Dies ist die echte Weinsteige in Stuttgart. In Freiburg wird sie nun nachgebaut – in einer Messehalle Foto: SWR
Dies ist die echte Weinsteige in Stuttgart. In Freiburg wird sie nun nachgebaut – in einer Messehalle Foto: SWR

Stuttgart - Im neuen Stuttgart-„Tatort“ „Stillstand“ ermittelt das Kommissaren-Duo Lannert (Richy Müller) und Bootz (Felix Klare) natürlich wegen einer Leiche, doch die heimliche Hauptrolle spielt Stuttgarts Panoramastraße Neue Weinsteige – und der Stau auf selbiger.

Täglich passieren etwa 45.000 Fahrzeuge die kurvenreiche Strecke von Degerloch in den Stuttgarter Talkessel und wieder hinaus, wenn der Verkehr läuft. Und das ist bekanntermaßen oft genug nicht der Fall. „Zu Stuttgart fallen mir zwei Sachen ein: Autoindustrie und Stau“, bringt es Dietrich Brüggemann, der in „Stillstand“ Regie führte, in einem Beitrag des SWR-Fernsehens auf den Punkt.

„So einen Abend zwei Stunden auf der Weinsteige mit Mordspanoram kriegt man in keiner anderen deutschen Stadt“, findet Brüggemann und umreißt damit auch schon die wichtigsten Bestandteile seines Krimis. Zusammen mit Daniel Bickermann zeichnet er auch für das Drehbuch verantwortlich, in dem ein junges Mädchen den Tod findet. Doch Lannert und Bootz stehen auf der Weinsteige im Stau und mit ihm wohlmöglich auch der Mörder?

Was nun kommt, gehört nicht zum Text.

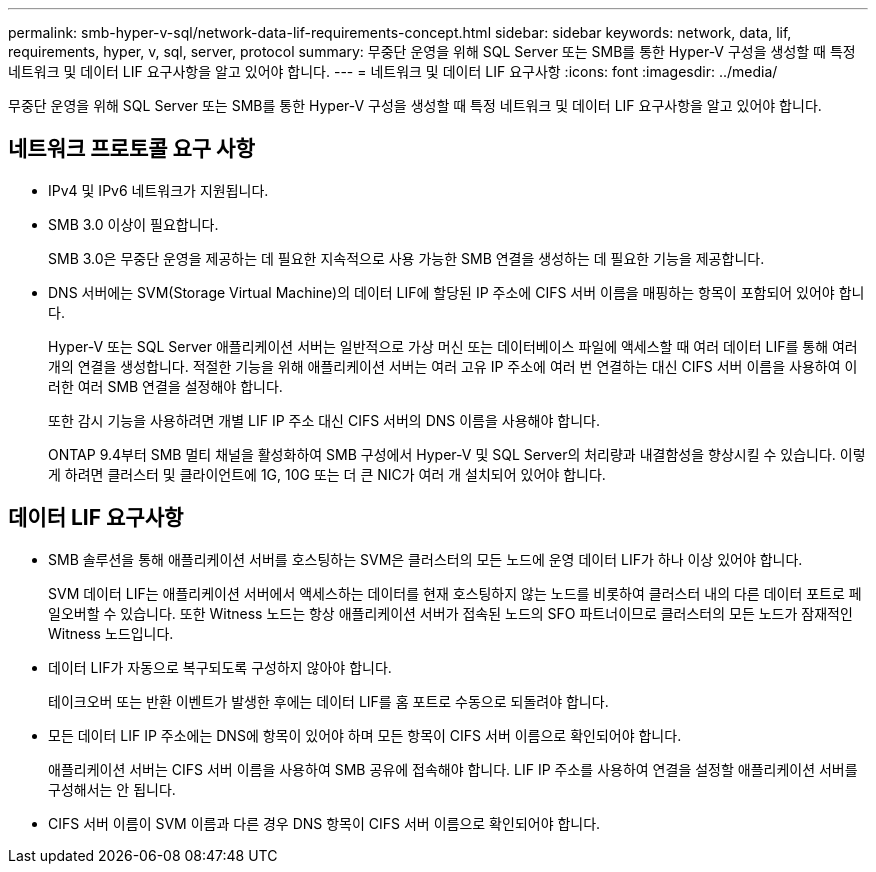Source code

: ---
permalink: smb-hyper-v-sql/network-data-lif-requirements-concept.html 
sidebar: sidebar 
keywords: network, data, lif, requirements, hyper, v, sql, server, protocol 
summary: 무중단 운영을 위해 SQL Server 또는 SMB를 통한 Hyper-V 구성을 생성할 때 특정 네트워크 및 데이터 LIF 요구사항을 알고 있어야 합니다. 
---
= 네트워크 및 데이터 LIF 요구사항
:icons: font
:imagesdir: ../media/


[role="lead"]
무중단 운영을 위해 SQL Server 또는 SMB를 통한 Hyper-V 구성을 생성할 때 특정 네트워크 및 데이터 LIF 요구사항을 알고 있어야 합니다.



== 네트워크 프로토콜 요구 사항

* IPv4 및 IPv6 네트워크가 지원됩니다.
* SMB 3.0 이상이 필요합니다.
+
SMB 3.0은 무중단 운영을 제공하는 데 필요한 지속적으로 사용 가능한 SMB 연결을 생성하는 데 필요한 기능을 제공합니다.

* DNS 서버에는 SVM(Storage Virtual Machine)의 데이터 LIF에 할당된 IP 주소에 CIFS 서버 이름을 매핑하는 항목이 포함되어 있어야 합니다.
+
Hyper-V 또는 SQL Server 애플리케이션 서버는 일반적으로 가상 머신 또는 데이터베이스 파일에 액세스할 때 여러 데이터 LIF를 통해 여러 개의 연결을 생성합니다. 적절한 기능을 위해 애플리케이션 서버는 여러 고유 IP 주소에 여러 번 연결하는 대신 CIFS 서버 이름을 사용하여 이러한 여러 SMB 연결을 설정해야 합니다.

+
또한 감시 기능을 사용하려면 개별 LIF IP 주소 대신 CIFS 서버의 DNS 이름을 사용해야 합니다.

+
ONTAP 9.4부터 SMB 멀티 채널을 활성화하여 SMB 구성에서 Hyper-V 및 SQL Server의 처리량과 내결함성을 향상시킬 수 있습니다. 이렇게 하려면 클러스터 및 클라이언트에 1G, 10G 또는 더 큰 NIC가 여러 개 설치되어 있어야 합니다.





== 데이터 LIF 요구사항

* SMB 솔루션을 통해 애플리케이션 서버를 호스팅하는 SVM은 클러스터의 모든 노드에 운영 데이터 LIF가 하나 이상 있어야 합니다.
+
SVM 데이터 LIF는 애플리케이션 서버에서 액세스하는 데이터를 현재 호스팅하지 않는 노드를 비롯하여 클러스터 내의 다른 데이터 포트로 페일오버할 수 있습니다. 또한 Witness 노드는 항상 애플리케이션 서버가 접속된 노드의 SFO 파트너이므로 클러스터의 모든 노드가 잠재적인 Witness 노드입니다.

* 데이터 LIF가 자동으로 복구되도록 구성하지 않아야 합니다.
+
테이크오버 또는 반환 이벤트가 발생한 후에는 데이터 LIF를 홈 포트로 수동으로 되돌려야 합니다.

* 모든 데이터 LIF IP 주소에는 DNS에 항목이 있어야 하며 모든 항목이 CIFS 서버 이름으로 확인되어야 합니다.
+
애플리케이션 서버는 CIFS 서버 이름을 사용하여 SMB 공유에 접속해야 합니다. LIF IP 주소를 사용하여 연결을 설정할 애플리케이션 서버를 구성해서는 안 됩니다.

* CIFS 서버 이름이 SVM 이름과 다른 경우 DNS 항목이 CIFS 서버 이름으로 확인되어야 합니다.

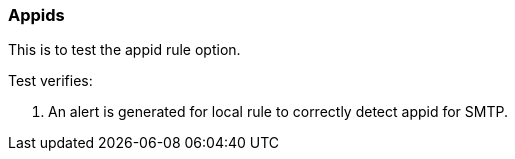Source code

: === Appids

This is to test the appid rule option.

Test verifies:

1. An alert is generated for local rule to correctly detect appid
for SMTP.


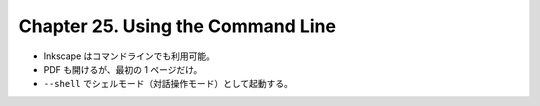 ======================================================================
Chapter 25. Using the Command Line
======================================================================

* Inkscape はコマンドラインでも利用可能。
* PDF も開けるが、最初の 1 ページだけ。
* ``--shell`` でシェルモード（対話操作モード）として起動する。
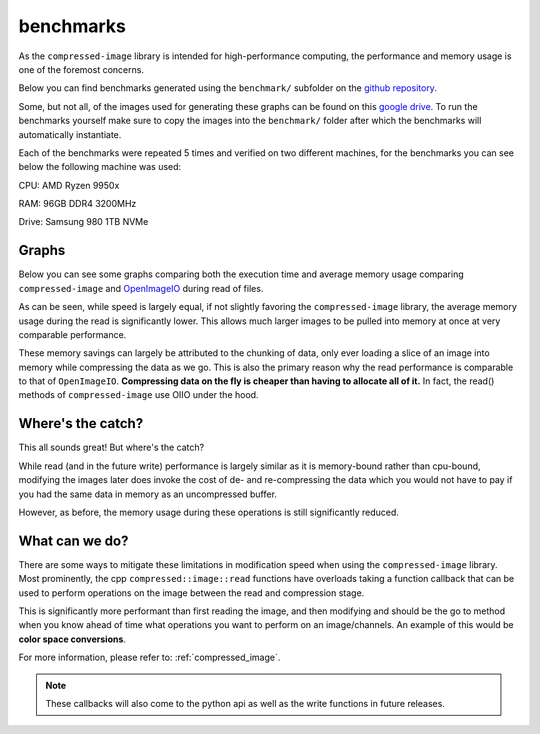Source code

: ..
  Copyright Contributors to the compressed-image project.

.. _benchmarks:

benchmarks
#######################

As the ``compressed-image`` library is intended for high-performance computing, the performance and memory usage is one of
the foremost concerns.

Below you can find benchmarks generated using the ``benchmark/`` subfolder on the `github repository <https://github.com/EmilDohne/compressed-image/tree/master/benchmark>`_.

Some, but not all, of the images used for generating these graphs can be found on this `google drive <https://drive.google.com/drive/folders/1ONQgSFzp9fy4AZM2EbEufKj9BRK8Uo0s>`_.
To run the benchmarks yourself make sure to copy the images into the ``benchmark/`` folder after which the benchmarks will 
automatically instantiate.

Each of the benchmarks were repeated 5 times and verified on two different machines, for the benchmarks you can see below 
the following machine was used:

CPU: AMD Ryzen 9950x

RAM: 96GB DDR4 3200MHz

Drive: Samsung 980 1TB NVMe

Graphs
*******************

Below you can see some graphs comparing both the execution time and average memory usage comparing ``compressed-image``
and `OpenImageIO <https://github.com/AcademySoftwareFoundation/OpenImageIO>`_ during read of files. 

As can be seen, while speed is largely equal, if not slightly favoring the ``compressed-image`` library, the average memory
usage during the read is significantly lower. This allows much larger images to be pulled into memory at once at very
comparable performance.

.. image:: images/bench/oiio_vs_compressed.png
	:alt: A graph showing the relationship of decoding speed using OpenImageIO vs compressed::image showing roughly
	      equal performance

.. image:: images/bench/oiio_vs_compressed_mem_usage.png
	:alt: A graph showing the relationship of memory usage during read using OpenImageIO vs compressed::image showing
		  significantly lower usage with compressed::image


These memory savings can largely be attributed to the chunking of data, only ever loading a slice of an image into memory
while compressing the data as we go. This is also the primary reason why the read performance is comparable to that of 
``OpenImageIO``. **Compressing data on the fly is cheaper than having to allocate all of it.** In fact, the read() methods
of ``compressed-image`` use OIIO under the hood.

.. image:: images/chunked_image.jpg
	:alt: Illustration of how an image may be chunked in memory, being split into chunks of discrete scanlines.


Where's the catch?
*******************

This all sounds great! But where's the catch? 

While read (and in the future write) performance is largely similar as it is memory-bound rather than cpu-bound, modifying
the images later does invoke the cost of de- and re-compressing the data which you would not have to pay if you had the same
data in memory as an uncompressed buffer.

.. image:: images/bench/oiio_vs_compressed_modification.png
	:alt: A graph showing the relationship of modification speed using OpenImageIO vs compressed::image showing significantly
		  slower speeds modifying with compressed::image

However, as before, the memory usage during these operations is still significantly reduced.

.. image:: images/bench/oiio_vs_compressed_modification_mem_usage.png
	:alt: A graph showing the relationship of memory usage during modification using OpenImageIO vs compressed::image showing
	      significantly lower usage with compressed::image


What can we do?
*******************

There are some ways to mitigate these limitations in modification speed when using the ``compressed-image`` library.
Most prominently, the cpp ``compressed::image::read`` functions have overloads taking a function callback that can be 
used to perform operations on the image between the read and compression stage.

This is significantly more performant than first reading the image, and then modifying and should be the go to method
when you know ahead of time what operations you want to perform on an image/channels. An example of this would be
**color space conversions**.

For more information, please refer to: :ref:`compressed_image`.

.. note:: 

	These callbacks will also come to the python api as well as the write functions in future releases.

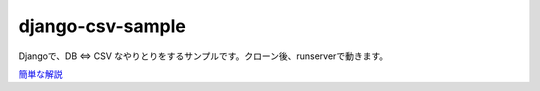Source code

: ==============
django-csv-sample
==============
Djangoで、DB ⇔ CSV なやりとりをするサンプルです。クローン後、runserverで動きます。

`簡単な解説 <https://torina.top/detail/324/>`_
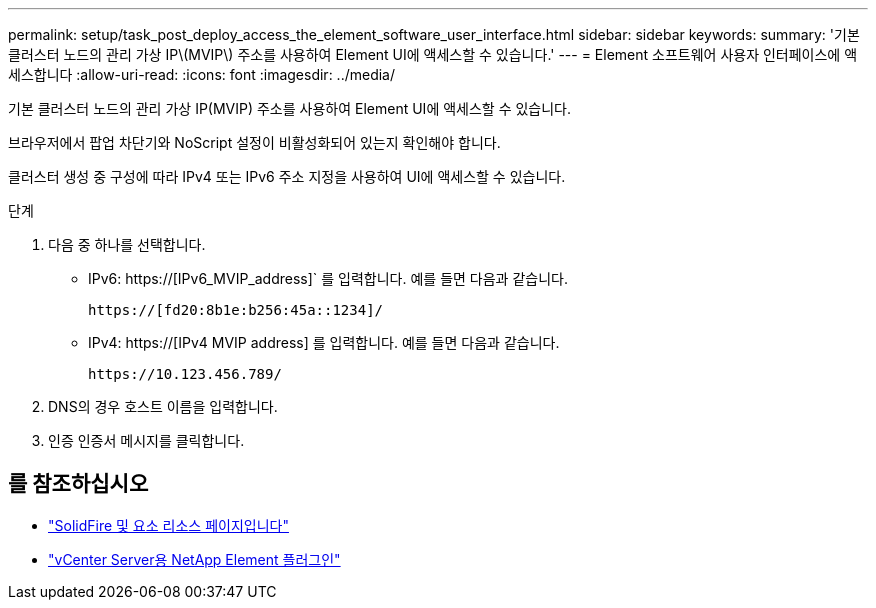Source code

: ---
permalink: setup/task_post_deploy_access_the_element_software_user_interface.html 
sidebar: sidebar 
keywords:  
summary: '기본 클러스터 노드의 관리 가상 IP\(MVIP\) 주소를 사용하여 Element UI에 액세스할 수 있습니다.' 
---
= Element 소프트웨어 사용자 인터페이스에 액세스합니다
:allow-uri-read: 
:icons: font
:imagesdir: ../media/


[role="lead"]
기본 클러스터 노드의 관리 가상 IP(MVIP) 주소를 사용하여 Element UI에 액세스할 수 있습니다.

브라우저에서 팝업 차단기와 NoScript 설정이 비활성화되어 있는지 확인해야 합니다.

클러스터 생성 중 구성에 따라 IPv4 또는 IPv6 주소 지정을 사용하여 UI에 액세스할 수 있습니다.

.단계
. 다음 중 하나를 선택합니다.
+
** IPv6: https://[IPv6_MVIP_address]` 를 입력합니다. 예를 들면 다음과 같습니다.
+
[listing]
----
https://[fd20:8b1e:b256:45a::1234]/
----
** IPv4: https://[IPv4 MVIP address] 를 입력합니다. 예를 들면 다음과 같습니다.
+
[listing]
----
https://10.123.456.789/
----


. DNS의 경우 호스트 이름을 입력합니다.
. 인증 인증서 메시지를 클릭합니다.




== 를 참조하십시오

* https://www.netapp.com/data-storage/solidfire/documentation["SolidFire 및 요소 리소스 페이지입니다"^]
* https://docs.netapp.com/us-en/vcp/index.html["vCenter Server용 NetApp Element 플러그인"^]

Mauer aus Holz und Styropor

Da der SWR für die Dreharbeiten die 1831 nach den Plänen von Eberhard von Etzel eröffnete Panoramastraße kaum tagelang sperren konnte, wurde ein Teil der Verkehrsader in einer Messehalle in Freiburg detailgenau nachgebaut. Größtenteils aus Holz und Styropor besteht der Nachbau der Steinmauer, die den Hang oberhalb der Fahrbahn Richtung Stadt vor dem Abrutschen sichert. Allein zwei Wochen Handarbeit mit Pinsel und Farbe seien laut Klaus Graf von der SWR Baubühne nötig gewesen, um den Steinen das realistische Aussehen zu verpassen. Eine gigantische Bluebox zeigt später im Film das Panorama des nächtlichen Stuttgarts. Fertig ist die Illusion. „Wenn wir’s gut machen, wird es hinterher keiner merken“, ist sich Regisseur Brüggemann sicher.

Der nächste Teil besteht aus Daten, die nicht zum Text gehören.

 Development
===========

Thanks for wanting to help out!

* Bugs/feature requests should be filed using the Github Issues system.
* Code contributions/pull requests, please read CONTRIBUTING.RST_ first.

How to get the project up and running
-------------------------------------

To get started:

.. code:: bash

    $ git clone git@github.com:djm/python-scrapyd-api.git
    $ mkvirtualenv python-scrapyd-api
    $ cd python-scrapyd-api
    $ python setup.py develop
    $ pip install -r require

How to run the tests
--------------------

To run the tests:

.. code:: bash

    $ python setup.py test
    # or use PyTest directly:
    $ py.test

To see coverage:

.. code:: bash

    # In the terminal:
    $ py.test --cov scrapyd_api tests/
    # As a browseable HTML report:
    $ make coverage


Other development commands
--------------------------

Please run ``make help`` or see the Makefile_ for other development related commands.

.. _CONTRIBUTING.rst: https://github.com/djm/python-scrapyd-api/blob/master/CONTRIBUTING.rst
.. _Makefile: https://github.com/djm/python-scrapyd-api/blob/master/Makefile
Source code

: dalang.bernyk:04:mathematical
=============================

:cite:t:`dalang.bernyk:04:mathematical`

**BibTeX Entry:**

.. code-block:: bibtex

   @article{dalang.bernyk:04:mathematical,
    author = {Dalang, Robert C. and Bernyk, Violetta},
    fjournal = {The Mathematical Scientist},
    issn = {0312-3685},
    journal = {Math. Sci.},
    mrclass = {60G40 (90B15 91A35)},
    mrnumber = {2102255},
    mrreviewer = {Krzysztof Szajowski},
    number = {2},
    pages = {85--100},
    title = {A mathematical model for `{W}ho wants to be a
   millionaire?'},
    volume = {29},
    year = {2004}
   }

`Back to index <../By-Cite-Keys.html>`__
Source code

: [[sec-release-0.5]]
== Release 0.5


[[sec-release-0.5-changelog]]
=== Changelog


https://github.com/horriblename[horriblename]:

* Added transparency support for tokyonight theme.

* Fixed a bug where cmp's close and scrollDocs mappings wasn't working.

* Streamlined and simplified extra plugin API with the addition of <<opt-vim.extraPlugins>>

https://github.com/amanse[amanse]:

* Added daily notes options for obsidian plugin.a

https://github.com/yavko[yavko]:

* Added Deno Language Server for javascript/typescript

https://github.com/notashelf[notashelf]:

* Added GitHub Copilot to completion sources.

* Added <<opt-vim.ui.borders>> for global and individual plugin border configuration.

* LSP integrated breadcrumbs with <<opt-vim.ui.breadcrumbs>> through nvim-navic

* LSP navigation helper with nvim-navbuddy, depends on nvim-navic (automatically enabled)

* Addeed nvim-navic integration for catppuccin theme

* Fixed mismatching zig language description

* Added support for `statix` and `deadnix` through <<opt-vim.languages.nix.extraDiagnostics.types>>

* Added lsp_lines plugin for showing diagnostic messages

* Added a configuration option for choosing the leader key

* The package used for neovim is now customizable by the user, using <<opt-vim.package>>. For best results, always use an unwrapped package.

Bootz-Darsteller Felix Klare zeigt sich bei den Dreharbeiten schon fast amüsiert: „In der Fahrradstadt Freiburg drehen wir einen Autostau in Stuttgart.“ Und Richy Müller ist froh darüber, nicht auf der tatsächlichen Weinsteige frieren zu müssen.

Das Publikum bekommt den neuen Stuttgart-„Tatort“ zum ersten Mal auf dem SWR-Sommerfestival am 2. Juli auf dem Schlossplatz zu sehen. Die Anreise mit Bus und Bahn empfiehlt sich.